In this case, as in others before it, media focus gave undue credibility to unqualified authorities, while legitimate voices, trained in the rigours of Islamic law, were ignored.

Chronic abuse of Islamic terminology can only contribute to the widening gulf between the "West" and the Muslim world. Whereas Muslims attach a rich, historical legacy to words such as fatwa or jihad,current discourse insists on their interpretation on Western terms.

Consider Ken Wiwa's thoughtful essay on the Nigerian strife in these pages. Unfortunately titled "Jihad versus Miss World" -- a play on Benjamin Barber's 1992 essay Jihad vs. McWorld -- the use of "jihad" was meant to capture the anger of Nigeria's Muslims.

As Mr. Barber himself acknowledged, jihad "is a rich word whose generic meaning is 'struggle' -- usually the struggle of the soul to avert evil" and that "strictly applied to religious war, it is used only in reference to battles where the faith is under assault." Ironically, Mr. Barber insisted on using his own interpretation, however inaccurate, arguing, "My use here is rhetorical, but does follow both journalistic practice and history." This approach was echoed in his 2001 essay Ballots vs. Bullets, in which jihad is understood not as part of Islam but as "disintegrative tribalism and reactionary fundamentalism."

In 1999, then chief justice Antonio Lamer of the Supreme Court of Canada issued a public rebuke of those demanding more severe sentences and tougher laws for violent crimes, referring to these concerns as a "jihad" against justice, apparently oblivious to his own antonymic use of the term.

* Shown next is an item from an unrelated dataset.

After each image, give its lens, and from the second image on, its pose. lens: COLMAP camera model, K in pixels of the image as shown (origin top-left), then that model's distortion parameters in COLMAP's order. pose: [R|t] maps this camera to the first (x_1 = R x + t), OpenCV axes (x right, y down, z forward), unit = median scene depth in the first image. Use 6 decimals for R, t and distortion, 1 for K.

But misuse of Islamic terminology is not confined to the West. Osama bin Laden has sanctified mass murder by his use of such terms as fatwa and jihad and by deviously manipulating the rich legacy of these concepts.

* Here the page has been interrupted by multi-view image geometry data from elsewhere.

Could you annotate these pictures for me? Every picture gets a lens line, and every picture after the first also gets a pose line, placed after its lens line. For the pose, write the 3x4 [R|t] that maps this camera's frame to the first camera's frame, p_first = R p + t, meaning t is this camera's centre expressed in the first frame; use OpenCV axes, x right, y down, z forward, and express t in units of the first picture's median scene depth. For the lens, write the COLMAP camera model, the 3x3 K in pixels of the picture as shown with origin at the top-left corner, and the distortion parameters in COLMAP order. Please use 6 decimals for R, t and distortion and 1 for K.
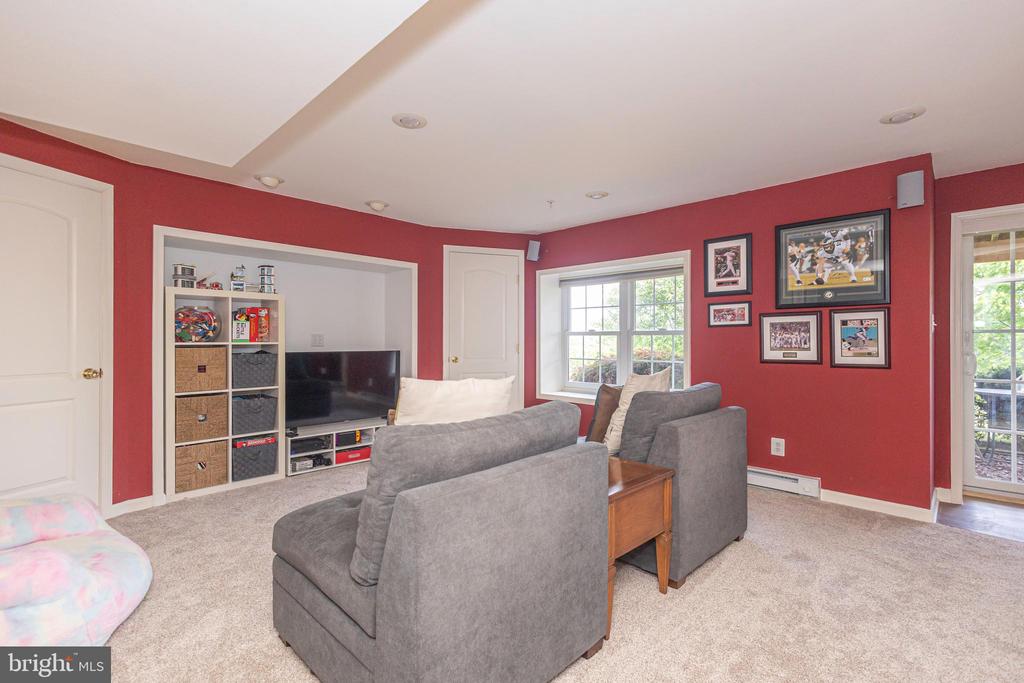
lens RADIAL K [[478.3, 0, 510.3], [0, 478.3, 336.8], [0, 0, 1]] dist [0.004898, 0.001171]
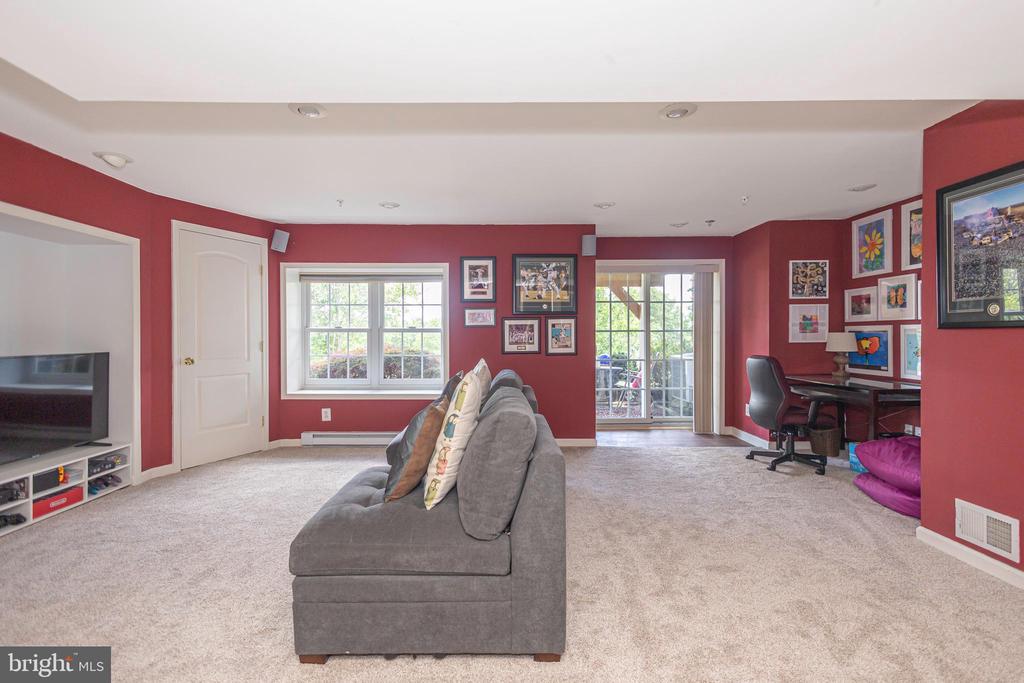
lens RADIAL K [[478.3, 0, 507.0], [0, 478.3, 338.1], [0, 0, 1]] dist [0.004898, 0.001171]
pose [[0.705939, -0.006075, 0.708247, -0.420223], [-0.005589, 0.999884, 0.014147, -0.009488], [-0.708251, -0.013945, 0.705823, 0.037514]]
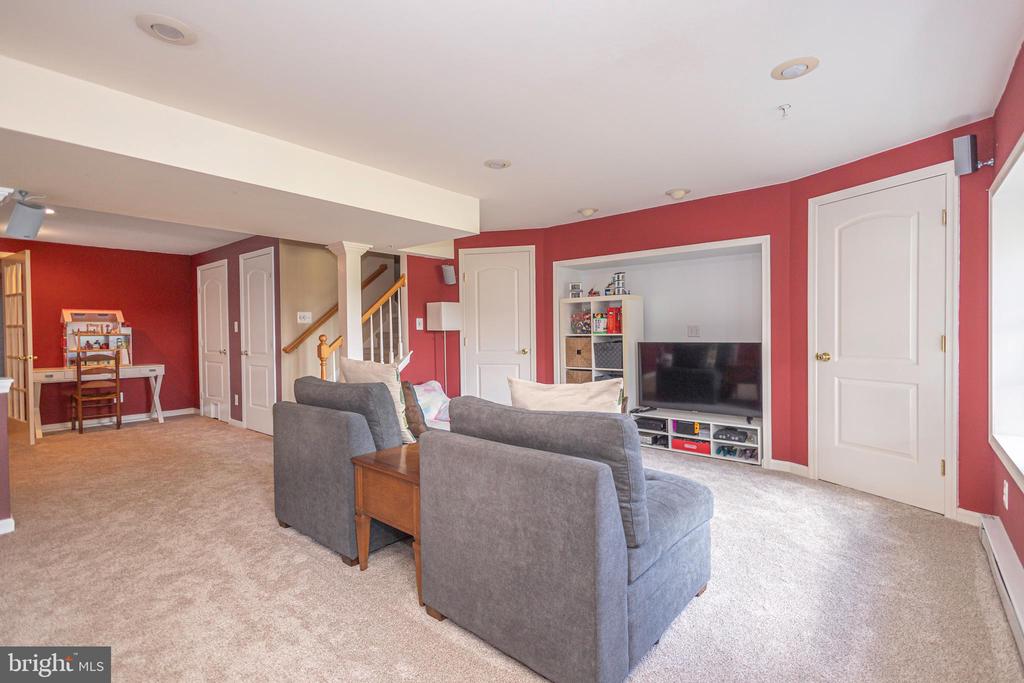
lens RADIAL K [[478.3, 0, 515.6], [0, 478.3, 344.0], [0, 0, 1]] dist [0.004898, 0.001171]
pose [[0.057598, 0.012015, -0.998268, 0.759978], [0.012040, 0.999846, 0.012729, 0.019468], [0.998267, -0.012753, 0.057445, 0.675638]]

Such misappropriation of Islamic terms requires Muslims to step forward and reclaim the authenticity of their own language. The nihilism of Osama bin Laden is not jihad but hirabah,the most loathsome of crimes, in that it involves killing with terrorism and intimidation.

That is how six of the most respected Muslim scholars described the attacks of Sept. 11 in a fatwa: "These terrorists' acts, considered by Islamic law [constitute]the crime of hirabah." And it's how a prominent Islamic jurist described the Bali bombing: "Total barbarism . . . or hirabah; a crime in Islam for which severe punishment is specified."

Ironically, most Islamic scholars say the principal reason for legislating a jihad is in cases of hirabah -- that jihad is meant to be a defence against the senseless harm and targeting of innocents.

This is the language that people in the West should hear more about.

The Koran refers to the power of language: A good word is analogous to a tree, with firm roots in the ground, spreading its branches to the heavens, providing fruit and shelter to many. A harmful word is akin to a sickly plant, with shallow roots, yielding bitter fruit.

We can continue to use superficial, injurious terminology to the detriment of many. Or we can insist on using accurate language, firmly rooted in universal concepts that nourish the desire for fair and frank debate. Sheema Khan is chair of the Council on American-Islamic Relations, Canada.